The increase in CC BY licensing appears to correspond to a decrease in CC BY-NC-ND licensing, which declined in prevalence from 39.2% to 33.2%. Overall, CC BY and CC BY-NC increased in prevalence, while CC BY-NC-ND, CC BY-ND, and no license decreased in prevalence. All of these changes were significant at p < 0.01 besides the proportion of unlicensed preprints. Unfortunately, the prevalence of unlicensed preprints remained at ~30%. Unlicensed preprints represent a major concern for the reusability and archivability of the scientific record.

Motivations

In the comments for my blog post, I mentioned that bioRxiv should switch the order of their license selector to display open licenses first. As Jessica Polka pointed out on March 21, 2017, bioRxiv adopted this suggestion at an unknown date following the blog post:

It looks like bioRxiv has reversed the order of licenses! Would love to know when this happened and if it has caused any change in license choice.

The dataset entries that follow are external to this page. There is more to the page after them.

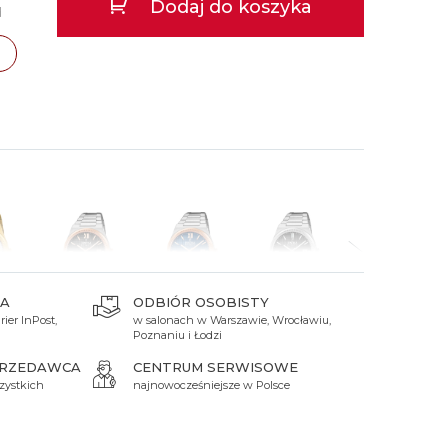
Dodaj do koszyka
d
 Titanium
Xicorr
Srebrne
Srebrne
Brąz
Niebieskie
Niebieskie
Czarne
Czarne
Zielone
Czerwone
ań
TAK
Zielone
Perłowe
A
ODBIÓR OSOBISTY
ier InPost,
w salonach w Warszawie, Wrocławiu,
zł
2 849 zł
2 849 zł
2 337 zł
2 337 zł
Poznaniu i Łodzi
PRZEDAWCA
CENTRUM SERWISOWE
zystkich
najnowocześniejsze w Polsce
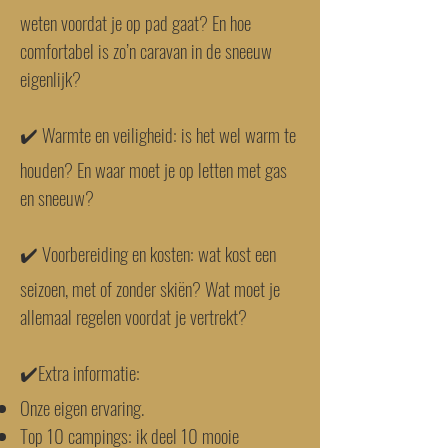
weten voordat je op pad gaat? En hoe
comfortabel is zo’n caravan in de sneeuw
eigenlijk?
✔️ Warmte en veiligheid: is het wel warm te
houden? En waar moet je op letten met gas
en sneeuw?
✔️ Voorbereiding en kosten: wat kost een
seizoen, met of zonder skiën? Wat moet je
allemaal regelen voordat je vertrekt?
✔️Extra informatie:
Onze eigen ervaring.
Top 10 campings: ik deel 10 mooie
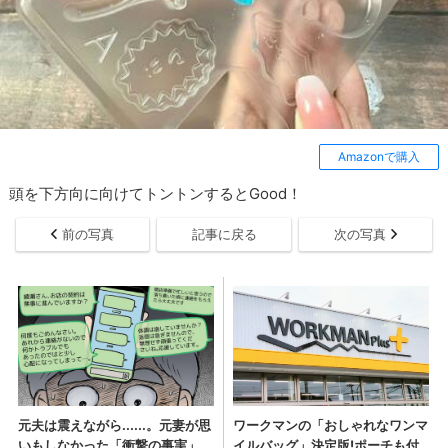
Amazonで購入
頭を下方向に向けてトントンするとGood！
前の写真
記事に戻る
次の写真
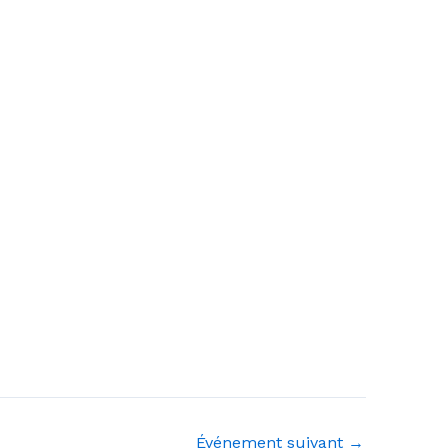
Événement suivant
→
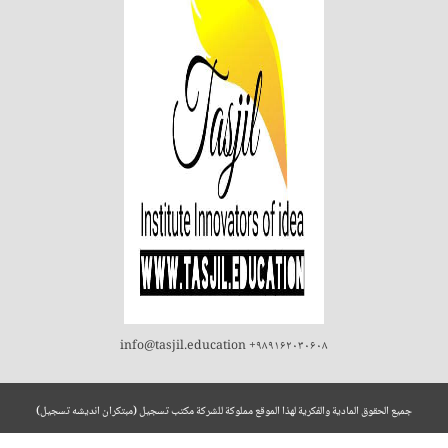
info@tasjil.education +۹۸۹۱۶۲۰۳۰۶۰۸
لمادية والفكرية لهذا الموقع مملوكة للشركة مكتب تسجيل (مبتکران اندیشه تسجیل)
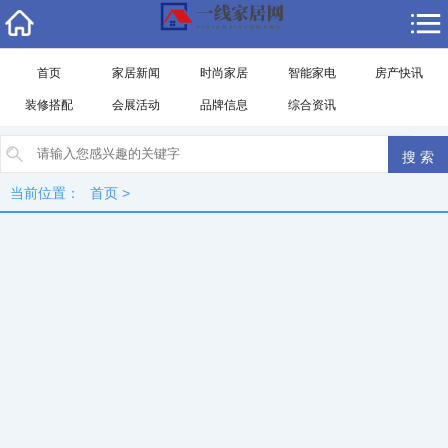
首页
家居新闻
时尚家居
智能家电
房产快讯
装修搭配
会展活动
品牌信息
综合资讯
当前位置：
首页
>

Thanks Jessica for motivating this analysis! #ASAPBio

Limitations

This analysis does not take into account changes to the composition of subjects or authors submitting preprints. Such relative changes could confound this analysis — for example, if preprints gained popularity in more open-minded subject areas relative to close-minded subject areas.